Every June, Gregor Gut rests his work as tax secretary at the Oberstammheim (ZH) municipality for one and a half weeks and rolls up his sleeves. For the third time he will be responsible for the starting infrastructure of the Tour de Suisse in 2017. Before him, the current General Director Olivier Senn headed this division. “I was allowed to take over a well-organized group”, laughs Gregor Gut and emphasizes that it is great fun to work with these great people. Just like Senn, the 39-year-old is a former ambitious cyclist. After his time as an active player, Gut was for a time the full-time sports director of a small professional team and accompanied it in this function twice to the Tour de Suisse.

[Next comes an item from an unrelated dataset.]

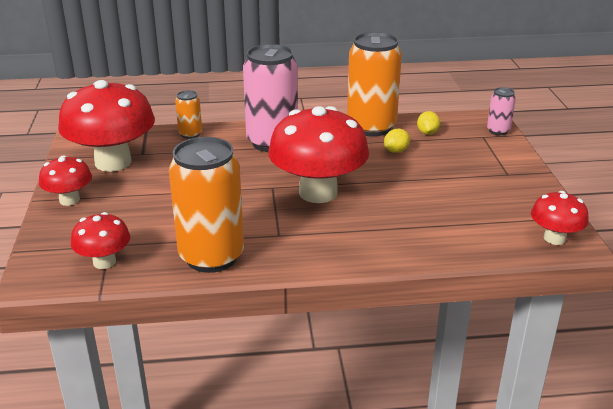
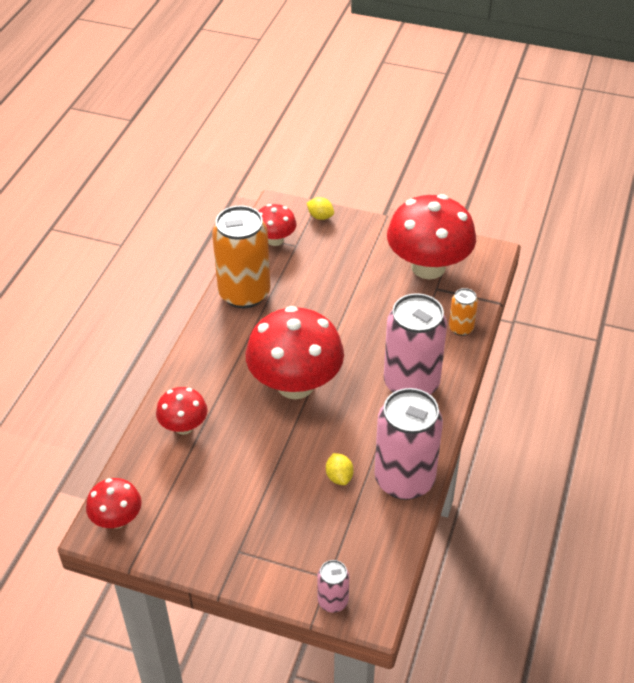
camera: 115 degrees right, 15 degrees up
red mushroom [39,155,92,206] -> red mushroom moved to [156,387,208,435]
orange can [347,32,402,137] -> pink can [375,388,443,500]
yellow lemon [417,111,440,135] -> yellow lemon moved to [307,197,334,220]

Today he still spends a few hours a week on the racing bike. “But I don’t compete anymore – I don’t miss the taste of blood in my mouth.”
Four trucks and tons of material
During the Tour de Suisse, around 27 people will be deployed daily to move the starting infrastructure to the new stage location. With four trucks, ten other vehicles (cars to vans with lifting platforms) and tons of material, his team travels from place to place like a travelling circus. The infrastructure includes a show truck for driver registration, a toilet car, a VIP tent with kitchen and furniture, 120 police grids and 30 mobile fences. Because the finish and start locations are usually different, Gregor Gut and his team only see the stage arrival on TV – or not at all. “That’s why it’s good for us if the Tour de Suisse stays in one place at the start and finish weekend. That way we can see the riders crossing the finish line,” says Gregor Gut with a wink.
Gregor Gut can prepare many things. However, there is no stage location where everything works out perfectly. That is why he is always needed as a problem solver. That’s part of the appeal for him. “I keep running into solution-oriented movers and shakers at the local organizing committees.” Last but not least, it is due to his team that the leaders of the various classifications are always at the front of the starting line with their leading jerseys for the starting photo after the registration.
Incorrect self-diagnosis
The father of three is considered to have strong nerves. Nevertheless, he attributed his severe stomach pains at the final weekend in Bern in 2015 to overloaded nerves. “The tension during the Tour de Suisse is not to be underestimated.” However, he was completely wrong in his self-diagnosis. Only on Monday he went to the hospital, where specialists discovered a piece of wire in his stomach wall, which he had probably swallowed with the steak on Friday evening. “In the hospital I could – before I returned to the tax returns – at least get some sleep,” says Gregor Gut with a mischievous laugh.